Attributing cyberattacks to a particular hacker, or indeed even a nation, is a tricky task. But US military research agency DARPA hopes to overcome those difficulties through a new initiative.
The destructive malware attacks on Sony Pictures in late 2014 highlight how hard it is to attribute a cyberattack to a specific actor. Even seemingly solid clues, such as computer code containing the Korean language, can be easily planted by an attacker as a decoy.
DARPA is now offering funding to researchers who have ideas on how to overcome this challenge in a new program called Enhanced Attribution.
The research agency acknowledges that in some cases it's impossible to reliably and confidently pin a cyberattack on an individual. These days attribution often relies on a static picture of the attackers encapsulated by 'indicators of compromise', which can include specific IP addresses, servers, domains and malware used by the attackers.
"The current characterization of malicious cyber campaigns based on indicators of compromise, such as file hashes and command-and-control infrastructure identifiers, allows malicious operators to evade the defenders and resume operations simply by superficially changing their tools, as well as aspects of their tactics, techniques, and procedures," DARPA notes.
To address this situation, DARPA is seeking technologies that would allow US defenders to "extract behavioral and physical biometrics from a range of devices and vantage points".

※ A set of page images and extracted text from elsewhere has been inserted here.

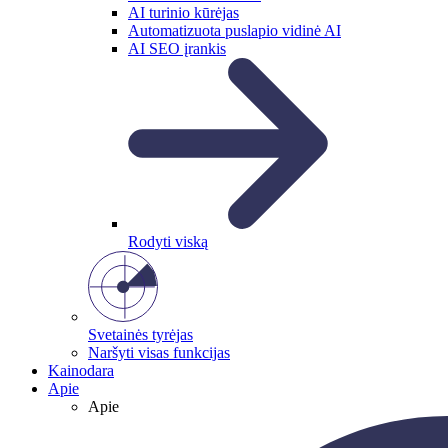
AI turinio kūrėjas
Automatizuota puslapio vidinė AI
AI SEO įrankis
Rodyti viską
Svetainės tyrėjas
Naršyti visas funkcijas
Kainodara
Apie
Apie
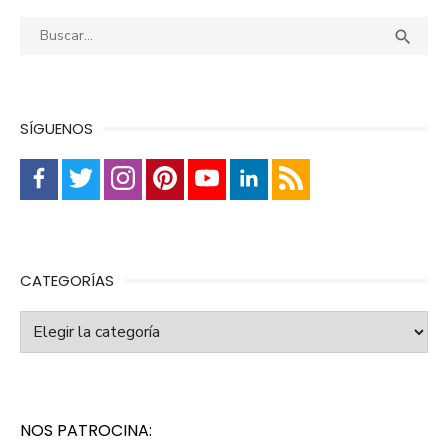
Buscar:
Busca

SÍGUENOS
CATEGORÍAS
Categorías
NOS PATROCINA:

While this wouldn't necessarily produce an actual identity of an individual, it wants defenders to be able to identify "virtual personas and individual malicious cyber operators" and track their activities on different devices.
It would also be a new direction from current methods, which focus on identifying a group or organization rather than individuals within a group.

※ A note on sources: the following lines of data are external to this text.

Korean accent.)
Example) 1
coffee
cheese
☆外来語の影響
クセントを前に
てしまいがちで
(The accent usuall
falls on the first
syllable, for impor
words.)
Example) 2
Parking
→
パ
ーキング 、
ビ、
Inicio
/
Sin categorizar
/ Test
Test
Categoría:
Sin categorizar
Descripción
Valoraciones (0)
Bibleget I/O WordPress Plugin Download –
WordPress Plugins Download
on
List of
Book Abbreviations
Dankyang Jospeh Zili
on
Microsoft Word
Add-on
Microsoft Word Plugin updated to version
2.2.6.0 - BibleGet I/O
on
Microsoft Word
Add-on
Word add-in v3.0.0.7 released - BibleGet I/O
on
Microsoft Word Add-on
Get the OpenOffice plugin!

DARPA is hoping researchers can deliver technical approaches that combine behavioral biometrics and activity tracking. By vantage points, DARPA means IoT devices, mobile phones, DevOps desktops and laptops used by attackers, and network infrastructure.
Other technologies that it hopes will come out of the program include algorithms to generate predictive behavioral profiles of attackers, and technologies that can integrate with other sources of public and commercial data.
It also wants a system that can help build a full historical picture of an attacker's malicious activity over time.
Anyone keen on the funding opportunity needs to submit proposals by June 7.